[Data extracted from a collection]
>> Start
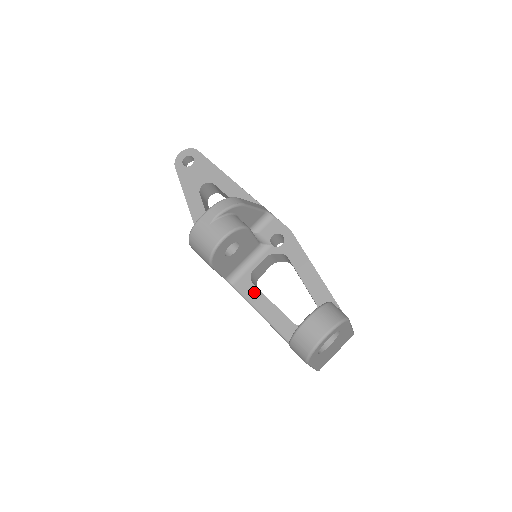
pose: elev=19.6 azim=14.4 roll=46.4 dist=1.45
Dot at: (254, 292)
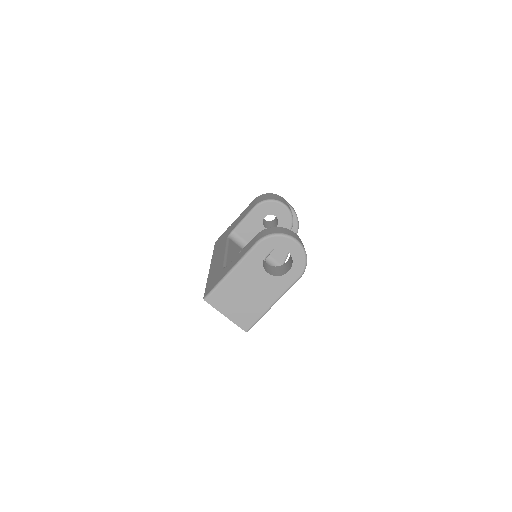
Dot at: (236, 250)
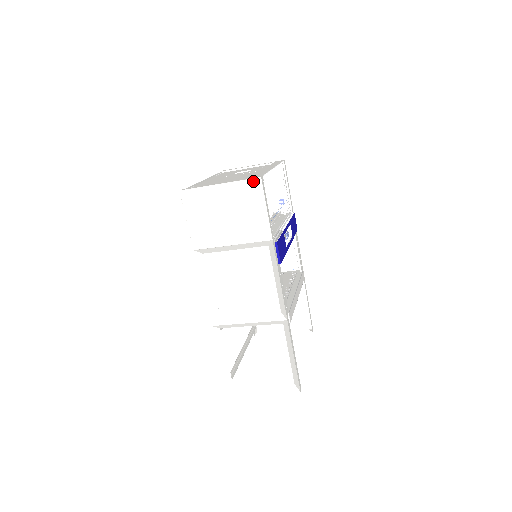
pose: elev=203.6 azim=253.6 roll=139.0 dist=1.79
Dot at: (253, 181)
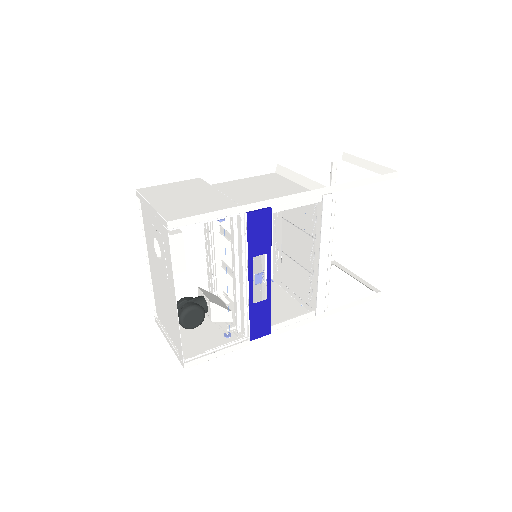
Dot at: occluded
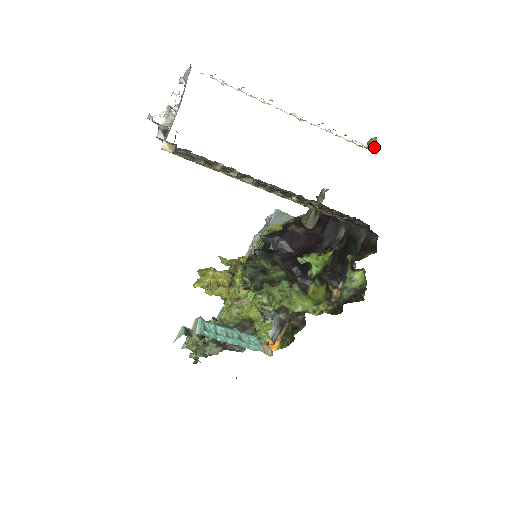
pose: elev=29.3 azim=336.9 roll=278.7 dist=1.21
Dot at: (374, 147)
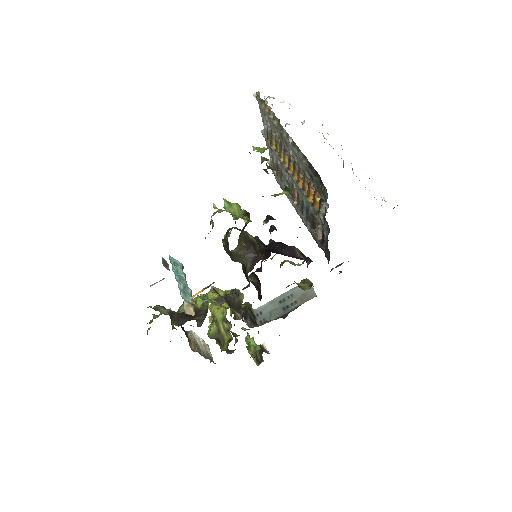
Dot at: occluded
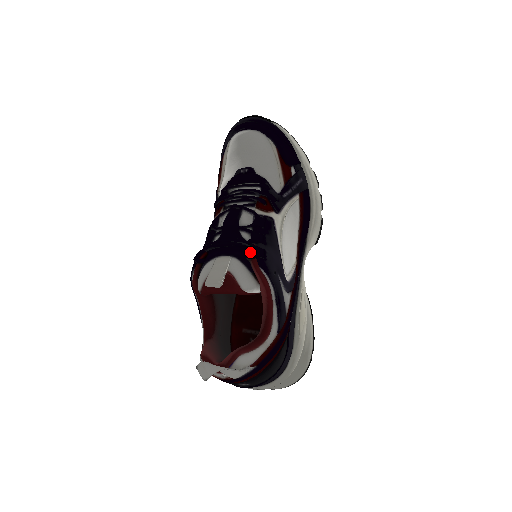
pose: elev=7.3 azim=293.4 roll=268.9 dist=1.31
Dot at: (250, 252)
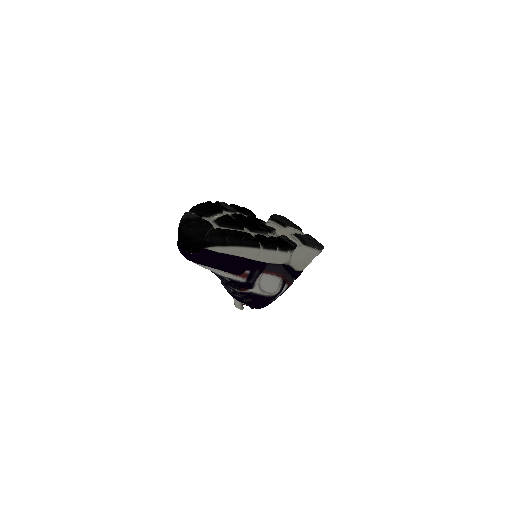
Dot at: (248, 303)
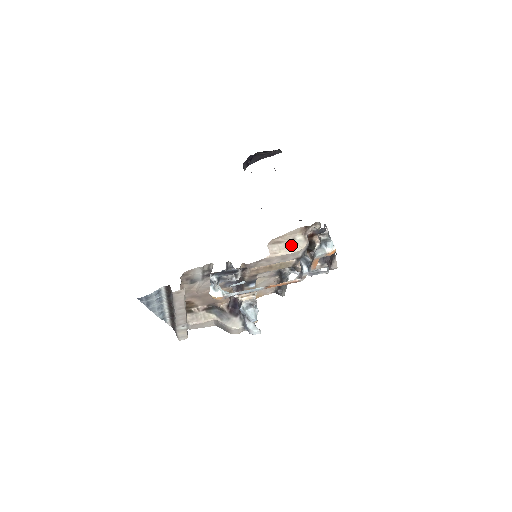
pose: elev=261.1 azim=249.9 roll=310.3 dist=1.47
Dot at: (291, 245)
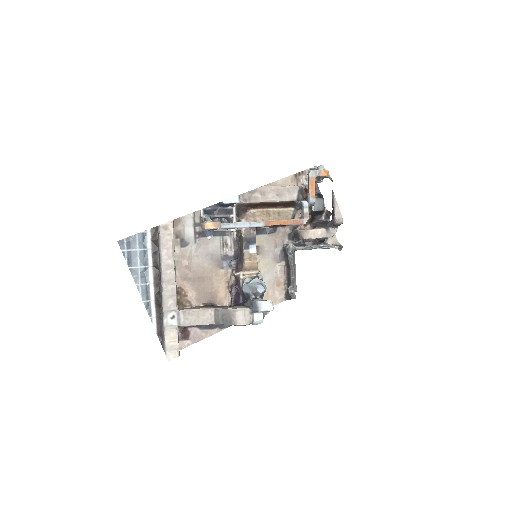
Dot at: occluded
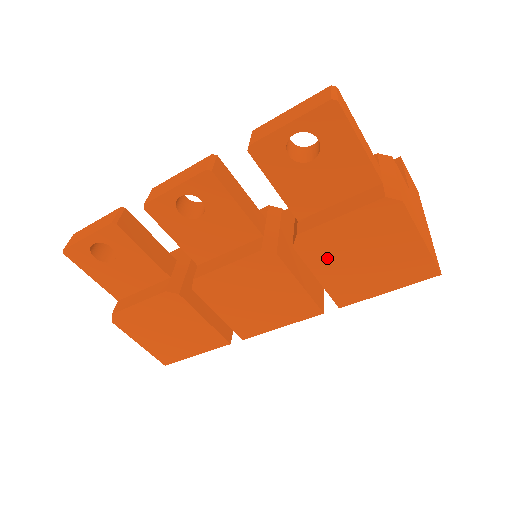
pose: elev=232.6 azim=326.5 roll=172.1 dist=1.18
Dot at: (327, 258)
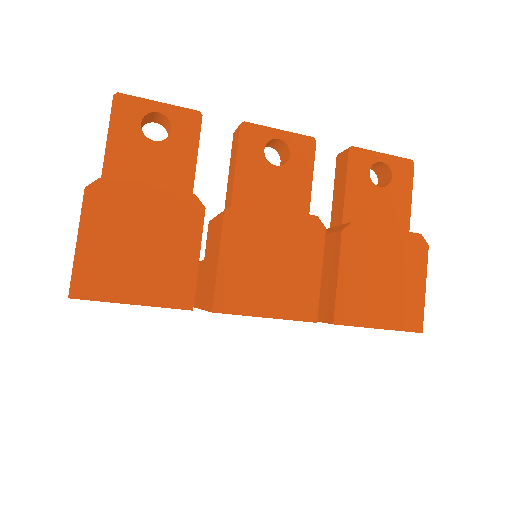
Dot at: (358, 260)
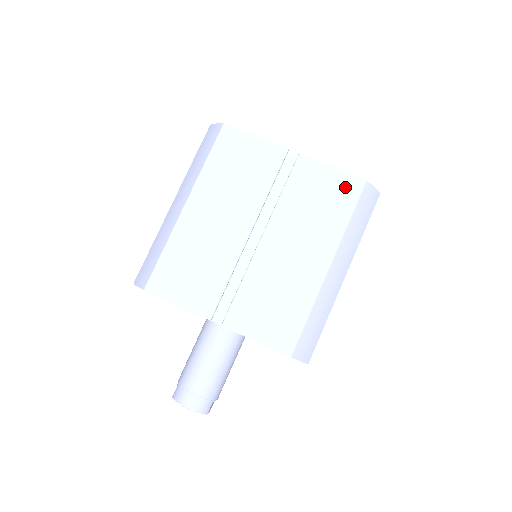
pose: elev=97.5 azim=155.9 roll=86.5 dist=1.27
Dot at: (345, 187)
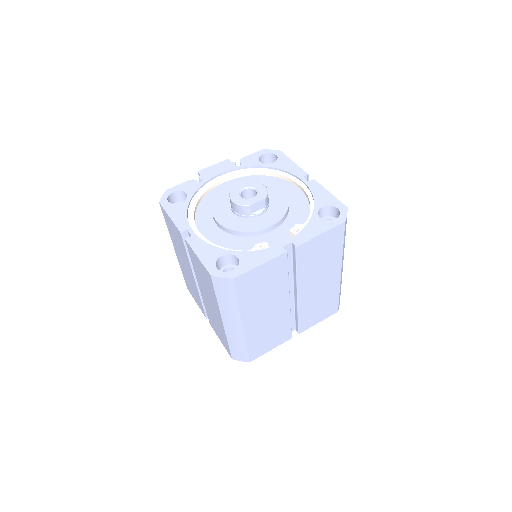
>> End
INSTRUCTIONS TO FOLLOW = Copy the rows word for word, starting at the line that contains "pose: elev=261.1 azim=249.9" and ending at the last row. Leave the pictures out of your copy.

RESPONSE TO THE EXERCISE =
pose: elev=261.1 azim=249.9 roll=310.3 dist=1.47
Dot at: (291, 245)
Dot at: occluded
pose: elev=232.6 azim=326.5 roll=172.1 dist=1.18
Dot at: (327, 258)
Dot at: (358, 260)
pose: elev=97.5 azim=155.9 roll=86.5 dist=1.27
Dot at: (345, 187)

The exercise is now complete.